Attorneys for a Florida man accused of gunning down a Columbia County resident in a church parking lot contend the circumstances of Daniel Robinson’s arrest and questioning requires the suppression of physical evidence and his statement. It’s a contention the prosecution says lack merit.
It will be up to Judge John Flythe to decide which side is correct. A hearing has not been set.
Robinson is accused of killing William “Bill” Davitte, 55, the night of Aug. 14, 2014, in the parking lot of Marvin United Methodist Church. If a Columbia County Superior Court jury finds him guilty of murder, the prosecutor intends to seek a sentence of death.
District Attorney Natalie Paine responded Friday to the defense team’s suppression motions, writing that Robinson’s arrest was lawful and that his statement was given voluntarily. The Florida Highway Patrol and Jacksonville Police Department were looking for Davitte’s 2010 Nissan Murano because the driver was suspected of being involved in Davitte’s killing, which took place around 10:30 p.m. An officer spotted the vehicle and gave chase but lost sight of it.
The car was later found abandoned and officers set up a search perimeter.
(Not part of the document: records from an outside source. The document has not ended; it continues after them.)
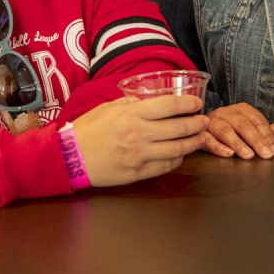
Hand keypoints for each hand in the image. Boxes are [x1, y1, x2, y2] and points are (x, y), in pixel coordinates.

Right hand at [72, 94, 207, 185]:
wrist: (69, 158)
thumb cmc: (89, 129)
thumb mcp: (110, 107)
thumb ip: (134, 103)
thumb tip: (155, 100)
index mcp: (132, 115)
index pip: (169, 106)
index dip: (188, 104)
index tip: (197, 103)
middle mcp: (139, 134)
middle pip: (179, 128)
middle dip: (197, 124)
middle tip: (204, 121)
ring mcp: (139, 155)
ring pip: (177, 149)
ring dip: (193, 143)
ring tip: (200, 137)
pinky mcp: (137, 173)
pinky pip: (165, 166)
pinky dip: (177, 159)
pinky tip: (181, 153)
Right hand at [204, 102, 273, 158]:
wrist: (202, 130)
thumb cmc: (234, 132)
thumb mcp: (253, 130)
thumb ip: (268, 132)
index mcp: (242, 110)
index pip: (258, 121)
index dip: (268, 136)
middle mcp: (226, 113)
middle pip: (244, 125)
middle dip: (257, 141)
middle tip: (266, 155)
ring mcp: (212, 122)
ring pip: (225, 131)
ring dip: (238, 143)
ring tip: (249, 155)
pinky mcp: (201, 134)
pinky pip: (208, 140)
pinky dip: (218, 147)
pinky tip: (229, 154)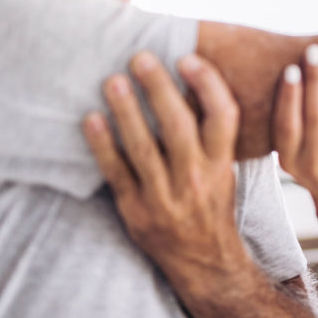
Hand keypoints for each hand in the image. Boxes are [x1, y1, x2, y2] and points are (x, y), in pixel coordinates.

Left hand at [82, 51, 247, 287]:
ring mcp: (165, 196)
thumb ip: (213, 134)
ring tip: (113, 80)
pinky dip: (103, 145)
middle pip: (178, 126)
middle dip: (159, 88)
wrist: (204, 260)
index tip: (188, 58)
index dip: (208, 84)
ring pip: (144, 147)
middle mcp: (196, 178)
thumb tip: (195, 82)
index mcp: (222, 163)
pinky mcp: (136, 210)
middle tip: (141, 58)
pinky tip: (91, 119)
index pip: (223, 116)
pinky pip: (117, 172)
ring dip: (127, 111)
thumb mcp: (225, 168)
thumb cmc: (214, 203)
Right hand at [274, 45, 317, 232]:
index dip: (288, 97)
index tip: (291, 68)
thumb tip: (290, 74)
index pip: (286, 126)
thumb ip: (292, 126)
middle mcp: (310, 167)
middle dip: (313, 82)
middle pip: (312, 119)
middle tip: (314, 51)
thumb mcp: (297, 155)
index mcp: (289, 161)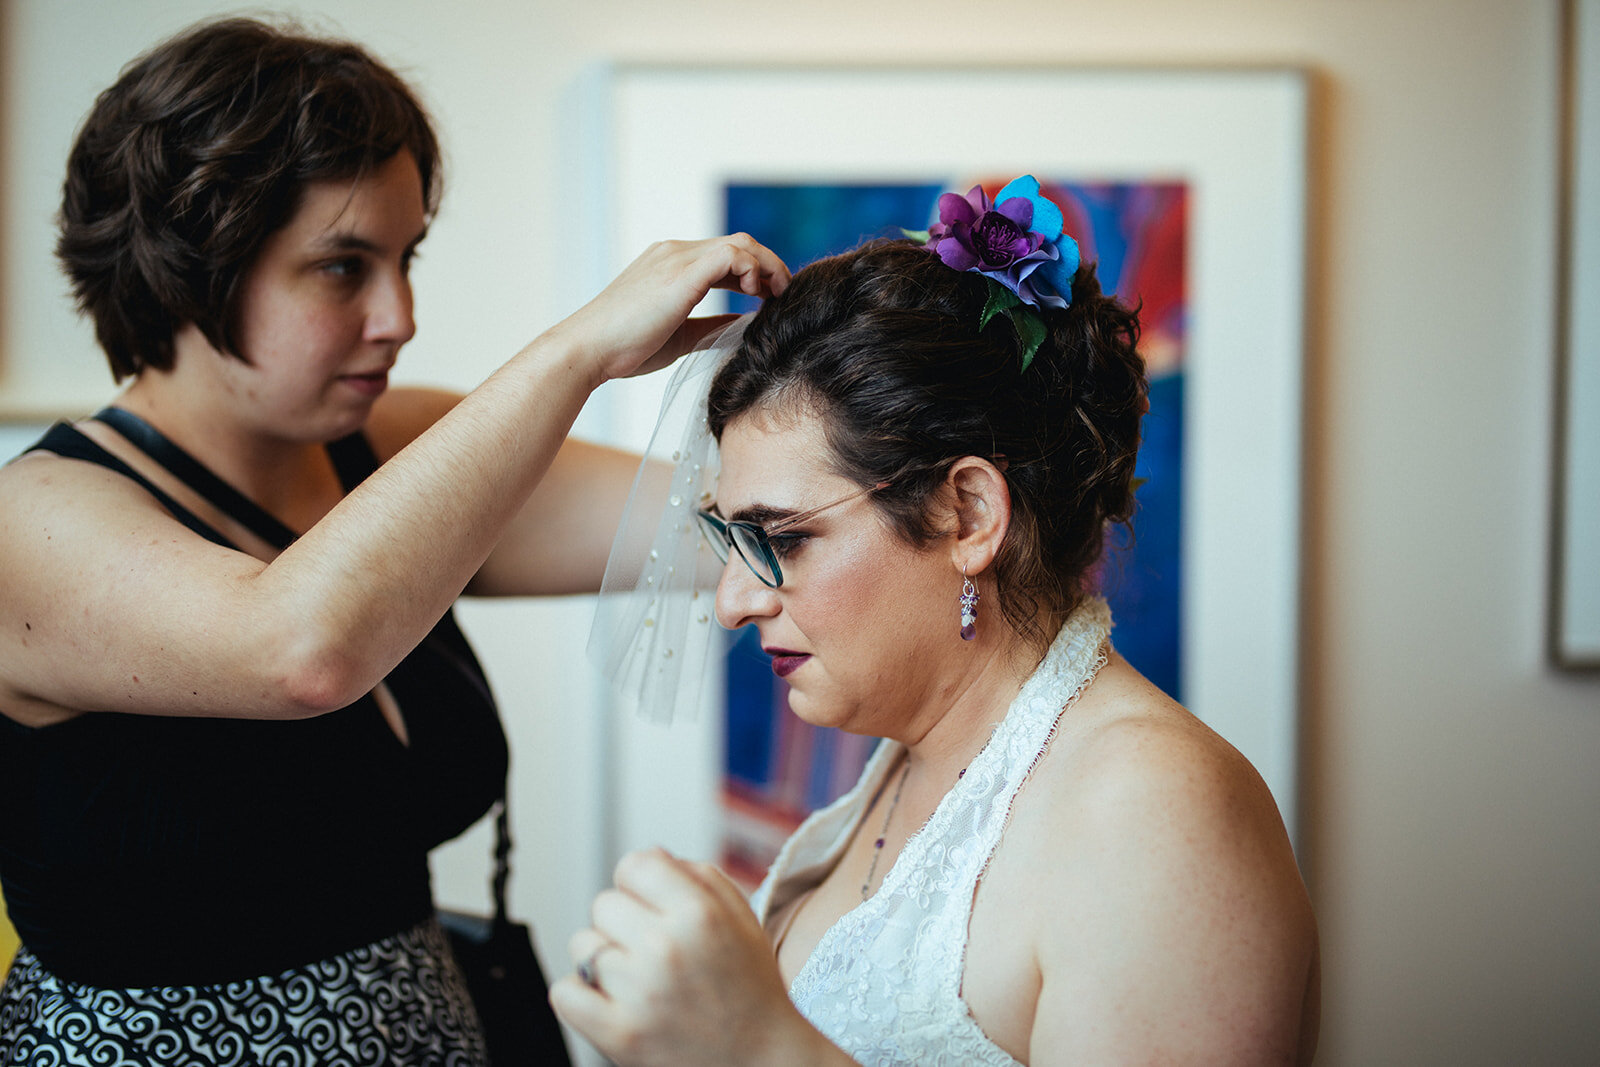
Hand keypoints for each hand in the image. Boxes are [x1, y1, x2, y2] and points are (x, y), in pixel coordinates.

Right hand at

Around 4 a.m. on Aug. 15, 2014, a Jacksonville police officer spotted a black man in a white T-shirt, which was the description given by the trooper who tried to stop the vehicle earlier, inside the perimeter.
Defense attorneys Adam Levin and Erin Wallace contend the vague description may have given the officer the right to briefly stop and question Robinson, but it did not rise to the level that the officer took – pulling his gun, ordering Robinson to the ground, threatening to shoot him, searching him, handcuffing him, and putting him in his patrol car.
The prosecutor countered that the officer also saw what he believed to be blood on Robinson’s clothing and book bag, increasing the need to verify Robinson’s identity. The officer put him in a patrol car and drove him to a nearby residence to check Robinson’s contention that he had just left that house. The officer determined that was a lie, according to Paine’s brief.
About 12 hours after his arrest, two Columbia County sheriff’s investigators arrived in Jacksonville to question Robinson. They read Robinson his rights, which included the right to remain silent and to end the interview at any time. Robinson then launched a profanity-laced tirade at them. The investigators left the room and a Jacksonville detective went in and started asking Robinson questions, both sides agree.
The defense’s brief contends Robinson clearly indicated to the officers that he was invoking his right to remain silent, which means officers must stop the questioning. The Columbia County officers understood what Robinson meant because they left the room, and the Jacksonville detective failed to honor Robinson’s right to terminate the interrogation.
The prosecution contends Robinson’s statements were not a clear invocation of the right to remain silent and end the interview, and that after Robinson began talking he asked for the Columbia County investigators to return to the room.